James Bruce of Kinnaird (1730-1794) was only the second European to visit the isolated mountain kingdom of Abyssinia since the 1630s, and his fame on his return rivalled that of Captain Cook and Joseph Banks, recently returned from the Pacific, though back in London "his stories were regarded as being too fabulous to be true, and he found himself ridiculed by society, especially by Samuel Johnson who had translated the narrative of Jeronimo Lobo" (Howgego). A sceptical public had to wait sixteen years while William Logan and later Benjamin Latrobe edited Bruce's chaotic notes and journals. "In conformity with 18th-century conventions of travel writing, it is an 'immethodical miscellany', ranging from striking adventure stories, reported dialogues, and Shandean asides boasting of his success with African women, through a pedantic history of ancient Ethiopia (which occupies most of the first two volumes), to vivid sketches of contemporary Abyssinian life, politics, and natural history. It was immensely successful, most of the original edition being sold to retail booksellers within thirty-two hours, and was rapidly translated into French and German" (ODNB). The excellent plates, chiefly bound into the fifth volume, separately titled "Select Specimens of Natural History, collected in Travels to discover the Source of the Nile, in Egypt, Arabia, Abyssinia, and Nubia", are based on the drawings of Bruce and his companion Luigi Balugani, and superbly engraved by Heath.
5 volumes, quarto (305 x 235 mm). Recent brown half morocco, comb-marbled sides, raised bands to spines forming compartments, second and third gilt-lettered, central sunburst motifs to remaining compartments gilt, edges untrimmed.
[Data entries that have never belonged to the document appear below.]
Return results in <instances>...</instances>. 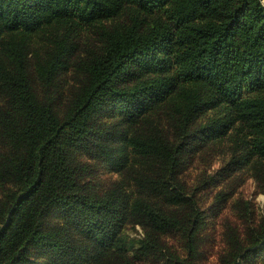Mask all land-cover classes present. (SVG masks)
Wrapping results in <instances>:
<instances>
[{"label":"trees","instance_id":"trees-1","mask_svg":"<svg viewBox=\"0 0 264 264\" xmlns=\"http://www.w3.org/2000/svg\"><path fill=\"white\" fill-rule=\"evenodd\" d=\"M56 24L64 32L46 36ZM83 26L101 44L78 58L82 77L69 93L44 88ZM229 128L264 165L262 0H0V264H121L125 222L152 250L187 229L183 162ZM87 158L133 162L143 195L128 180L99 193ZM252 235L235 264L264 262V228Z\"/></svg>","mask_w":264,"mask_h":264},{"label":"rangeland","instance_id":"rangeland-1","mask_svg":"<svg viewBox=\"0 0 264 264\" xmlns=\"http://www.w3.org/2000/svg\"><path fill=\"white\" fill-rule=\"evenodd\" d=\"M93 30L94 27L83 26L78 32L68 34V39L78 41V47L67 57L65 70L59 71L50 85L43 84L44 88L69 93L77 84L82 77L75 69L78 58L101 44ZM63 32L64 27L56 24L45 33L46 36H58ZM33 35L34 45L47 40L43 34ZM216 114L220 119L222 116L230 119L226 108L220 107ZM239 130L241 136L247 131L245 128ZM237 131L229 128L228 135L221 140L209 142L205 147L197 145L183 162L180 179L191 199L183 202L179 210L190 218L187 229L161 233L159 243L144 253L137 250L135 242L144 235L143 227L139 223L125 222L121 235L129 246L126 245L121 264L239 263L241 258L237 254L256 241L252 234L264 228V165L259 158L256 161L247 157L242 142L233 141ZM88 160L96 174H89L86 179L98 188L99 193L119 180H128L122 187L133 191L134 196L143 195L132 179L133 162L116 170L101 160ZM136 168L139 170L140 165ZM245 260L247 264H264L255 254ZM41 262L36 258V264Z\"/></svg>","mask_w":264,"mask_h":264}]
</instances>
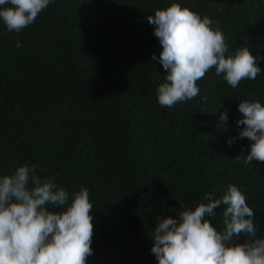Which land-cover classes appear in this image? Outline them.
Segmentation results:
<instances>
[{"label": "trees", "instance_id": "obj_1", "mask_svg": "<svg viewBox=\"0 0 264 264\" xmlns=\"http://www.w3.org/2000/svg\"><path fill=\"white\" fill-rule=\"evenodd\" d=\"M173 2L207 15L229 52L246 45L264 57V0H55L19 32L0 23V174L37 165L70 193L88 190L87 264H156L149 234L157 217L229 184L246 190L264 237V162L236 158L250 142L235 123L239 101H264V92L223 90L213 67L196 82L197 96L161 106L166 72L150 60L160 46L147 18ZM222 211L210 220L218 229Z\"/></svg>", "mask_w": 264, "mask_h": 264}, {"label": "clouds", "instance_id": "obj_2", "mask_svg": "<svg viewBox=\"0 0 264 264\" xmlns=\"http://www.w3.org/2000/svg\"><path fill=\"white\" fill-rule=\"evenodd\" d=\"M53 3L0 0V23L9 32H19ZM147 22L160 46L159 56L153 53L150 60L158 61L166 72L156 89L161 106L170 108L197 96L196 82L213 67L215 75L226 81L223 90L236 92L250 84L264 92V57L253 55L246 45L229 52L223 32L207 15L173 2L156 9ZM16 46L20 47L19 41ZM237 109L242 115L235 123L243 126L238 138L250 143L247 154L236 158L246 165L264 162V101H239ZM219 120L226 126L227 113L221 112ZM220 121L211 120V125ZM36 169L37 165L24 164L0 174V264H87L93 253L88 190L70 193L55 176ZM245 193L229 184L218 197L206 192L194 207L183 206L175 216H158L149 234L156 264H264V237L257 238L254 211ZM221 206L223 227L218 229L210 220ZM242 234L248 238L236 242Z\"/></svg>", "mask_w": 264, "mask_h": 264}]
</instances>
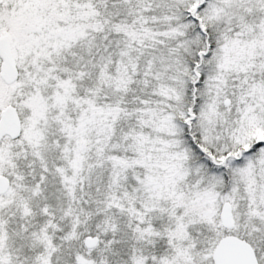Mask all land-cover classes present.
Instances as JSON below:
<instances>
[{
  "label": "snow or ice",
  "instance_id": "6c2138e0",
  "mask_svg": "<svg viewBox=\"0 0 264 264\" xmlns=\"http://www.w3.org/2000/svg\"><path fill=\"white\" fill-rule=\"evenodd\" d=\"M0 264H264V0H0Z\"/></svg>",
  "mask_w": 264,
  "mask_h": 264
}]
</instances>
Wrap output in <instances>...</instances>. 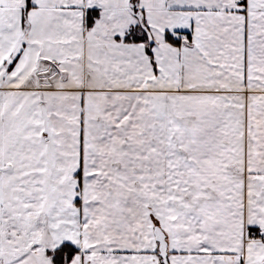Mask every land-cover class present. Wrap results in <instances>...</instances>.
I'll return each instance as SVG.
<instances>
[{
	"label": "snow or ice",
	"instance_id": "obj_1",
	"mask_svg": "<svg viewBox=\"0 0 264 264\" xmlns=\"http://www.w3.org/2000/svg\"><path fill=\"white\" fill-rule=\"evenodd\" d=\"M0 264H264V0H0Z\"/></svg>",
	"mask_w": 264,
	"mask_h": 264
}]
</instances>
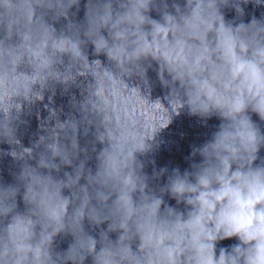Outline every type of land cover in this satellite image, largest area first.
<instances>
[{"label": "clouds", "instance_id": "obj_1", "mask_svg": "<svg viewBox=\"0 0 264 264\" xmlns=\"http://www.w3.org/2000/svg\"><path fill=\"white\" fill-rule=\"evenodd\" d=\"M249 3L264 6L83 0L84 18L74 21L82 0H0V143L19 165L14 182L0 181V264H264V131L250 114L264 122V18L235 22L223 12L242 17ZM89 44L108 65L89 59ZM152 62L167 107L142 91ZM80 78L78 116L53 111L55 123L24 147L16 134L24 103ZM132 102L157 119L133 118ZM184 109L220 123L192 146L188 169L149 176L141 157ZM89 133L94 168L80 143ZM62 236L71 241L57 250Z\"/></svg>", "mask_w": 264, "mask_h": 264}]
</instances>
Engraved vignette title to each volume, arms to dedication, 55 plates mostly of natural history subjects (occasional tissue guards tipped- or laid-in), 3 battle plans each with leaf of explanatory text, 4 leaves of Ethiopian dialects and 3 folding maps on
Title pages a touch soiled, sporadic light foxing and occasional minor spot, variable damp-staining to vols. I and IV mainly confined to margins, occasionally affecting plates, faint tide-mark to upper outer corner of a few plates of vol. V not affecting images, vol. II signatures 4A to 4G clumsily opened not affecting text, first two folding maps (Arabian Gulf and the Tract of Solomon's Fleet) each with short closed tear along inner fold but image intact, third map (Lake Tana) sometime repaired along fold on verso. A good set, handsomely bound to style.